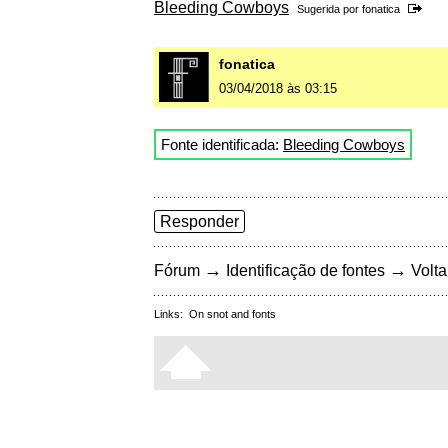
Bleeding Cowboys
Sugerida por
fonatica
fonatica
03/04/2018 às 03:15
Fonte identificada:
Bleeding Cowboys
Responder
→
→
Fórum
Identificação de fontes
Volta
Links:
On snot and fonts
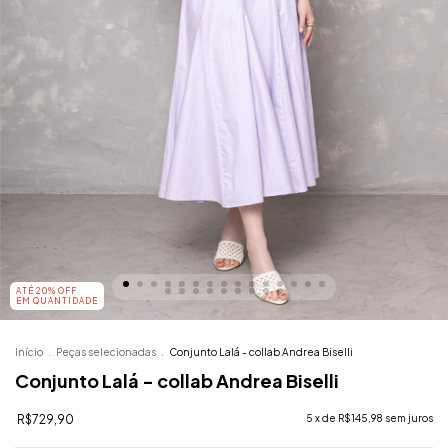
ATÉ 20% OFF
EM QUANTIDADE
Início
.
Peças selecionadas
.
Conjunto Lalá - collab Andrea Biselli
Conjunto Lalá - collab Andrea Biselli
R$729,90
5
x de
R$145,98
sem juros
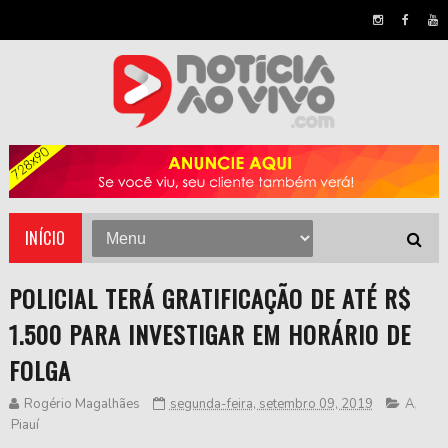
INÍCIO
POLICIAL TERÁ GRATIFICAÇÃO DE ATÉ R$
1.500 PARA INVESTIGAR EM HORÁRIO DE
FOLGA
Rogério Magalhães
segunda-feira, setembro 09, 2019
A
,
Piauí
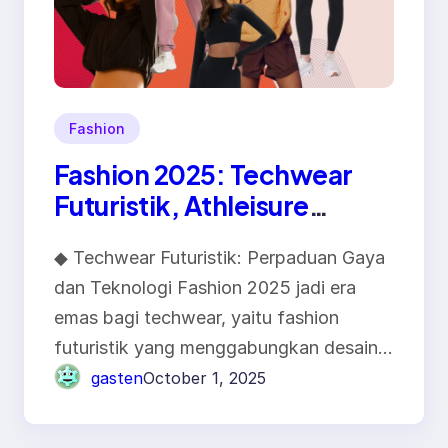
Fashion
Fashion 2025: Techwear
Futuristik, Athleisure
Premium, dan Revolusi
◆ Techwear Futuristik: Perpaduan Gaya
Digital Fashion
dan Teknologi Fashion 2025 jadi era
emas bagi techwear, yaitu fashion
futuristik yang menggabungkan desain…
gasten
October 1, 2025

------------------------------------------------

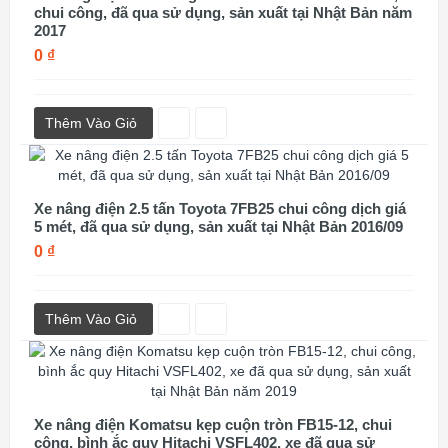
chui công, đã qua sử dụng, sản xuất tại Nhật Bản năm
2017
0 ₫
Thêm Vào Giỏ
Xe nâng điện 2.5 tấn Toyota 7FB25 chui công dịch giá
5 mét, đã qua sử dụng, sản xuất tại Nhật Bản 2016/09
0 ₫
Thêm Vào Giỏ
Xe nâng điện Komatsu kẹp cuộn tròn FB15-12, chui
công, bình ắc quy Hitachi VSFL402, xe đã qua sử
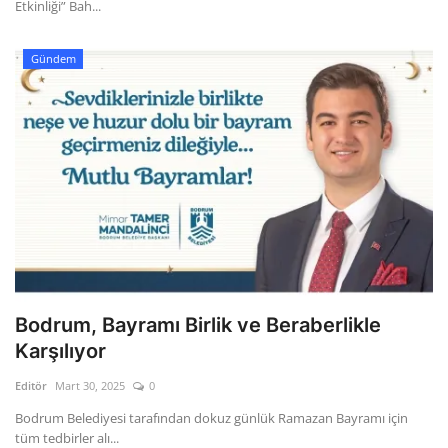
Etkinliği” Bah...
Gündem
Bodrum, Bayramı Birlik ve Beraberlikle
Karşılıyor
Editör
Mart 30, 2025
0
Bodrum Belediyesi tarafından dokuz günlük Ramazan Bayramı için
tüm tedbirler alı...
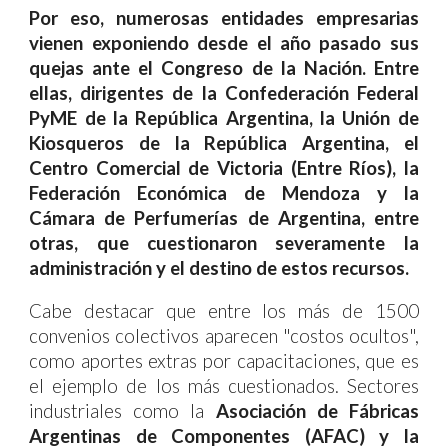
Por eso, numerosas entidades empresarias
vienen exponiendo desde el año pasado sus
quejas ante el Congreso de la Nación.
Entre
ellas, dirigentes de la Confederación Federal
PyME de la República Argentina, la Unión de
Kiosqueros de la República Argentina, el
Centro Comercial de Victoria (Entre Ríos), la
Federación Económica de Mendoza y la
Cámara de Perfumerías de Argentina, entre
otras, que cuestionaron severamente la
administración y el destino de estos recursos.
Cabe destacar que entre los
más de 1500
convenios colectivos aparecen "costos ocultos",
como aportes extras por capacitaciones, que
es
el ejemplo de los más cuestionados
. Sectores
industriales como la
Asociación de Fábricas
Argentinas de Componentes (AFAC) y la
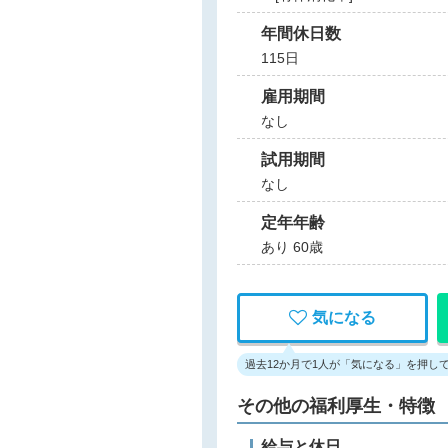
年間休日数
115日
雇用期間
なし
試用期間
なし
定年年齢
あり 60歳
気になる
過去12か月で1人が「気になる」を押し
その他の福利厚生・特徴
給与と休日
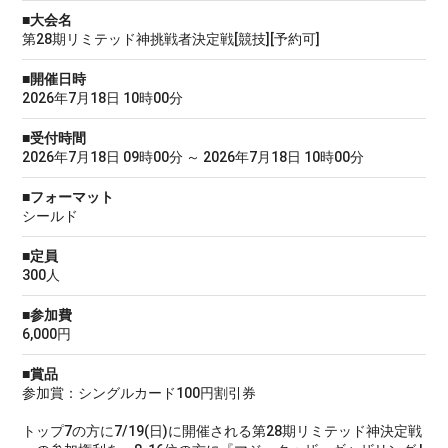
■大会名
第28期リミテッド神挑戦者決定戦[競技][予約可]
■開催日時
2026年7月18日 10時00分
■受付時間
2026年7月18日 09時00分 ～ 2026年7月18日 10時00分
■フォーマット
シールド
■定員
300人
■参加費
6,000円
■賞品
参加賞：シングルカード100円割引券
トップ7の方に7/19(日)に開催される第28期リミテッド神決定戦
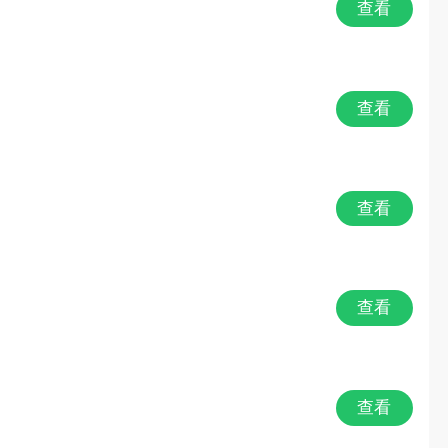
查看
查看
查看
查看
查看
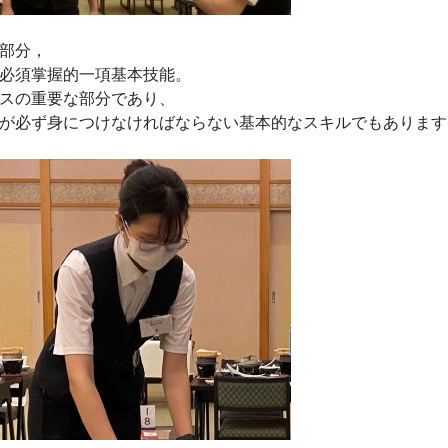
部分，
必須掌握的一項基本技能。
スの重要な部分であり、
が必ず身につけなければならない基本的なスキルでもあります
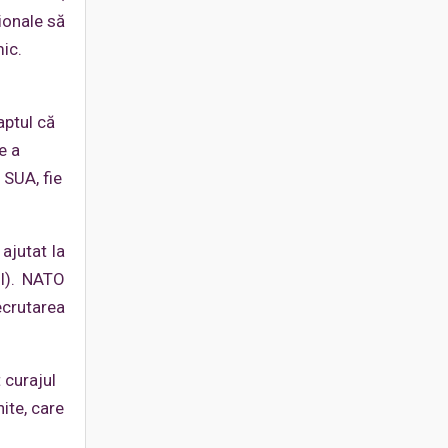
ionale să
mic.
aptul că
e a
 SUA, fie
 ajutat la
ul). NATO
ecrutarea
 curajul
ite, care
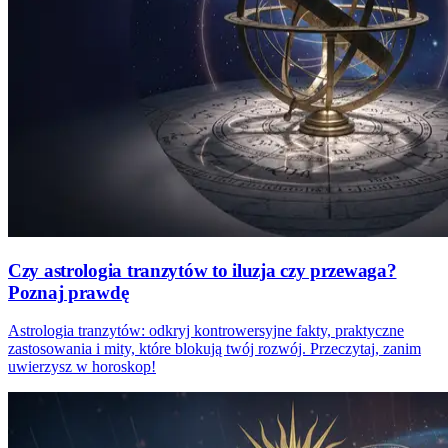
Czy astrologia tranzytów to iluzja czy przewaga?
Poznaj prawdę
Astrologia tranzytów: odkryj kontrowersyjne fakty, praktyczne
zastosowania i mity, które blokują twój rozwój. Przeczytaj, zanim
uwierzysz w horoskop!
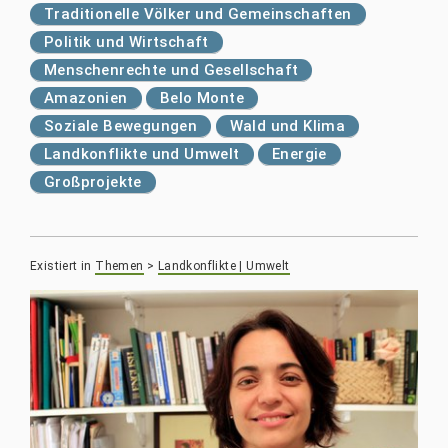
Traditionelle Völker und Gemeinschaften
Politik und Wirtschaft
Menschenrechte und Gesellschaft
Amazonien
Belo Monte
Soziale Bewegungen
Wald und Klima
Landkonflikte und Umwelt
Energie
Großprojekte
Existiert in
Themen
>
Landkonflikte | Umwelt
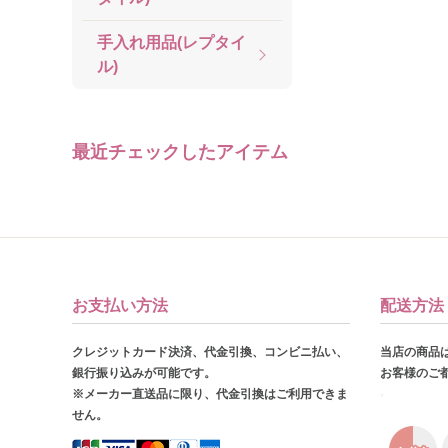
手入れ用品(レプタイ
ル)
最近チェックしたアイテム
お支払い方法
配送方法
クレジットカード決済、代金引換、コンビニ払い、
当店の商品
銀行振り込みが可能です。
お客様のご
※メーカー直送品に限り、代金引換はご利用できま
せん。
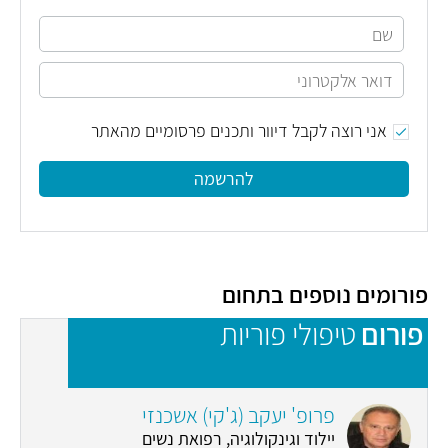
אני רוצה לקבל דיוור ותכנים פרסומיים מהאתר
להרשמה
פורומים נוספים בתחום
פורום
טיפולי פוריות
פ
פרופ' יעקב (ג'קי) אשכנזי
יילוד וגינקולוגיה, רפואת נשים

------------------------------------------------

## TASK DIRECTIONS
Copy the lines of the material above verbatim, starting with the line that contains "אני רוצה לקבל דיוור ותכנים פרסומיים מהאתר" and going on through the line that contains "יילוד וגינקולוגיה, רפואת נשים".

## PROBLEM SOLUTION
אני רוצה לקבל דיוור ותכנים פרסומיים מהאתר
להרשמה
פורומים נוספים בתחום
פורום
טיפולי פוריות
פ
פרופ' יעקב (ג'קי) אשכנזי
יילוד וגינקולוגיה, רפואת נשים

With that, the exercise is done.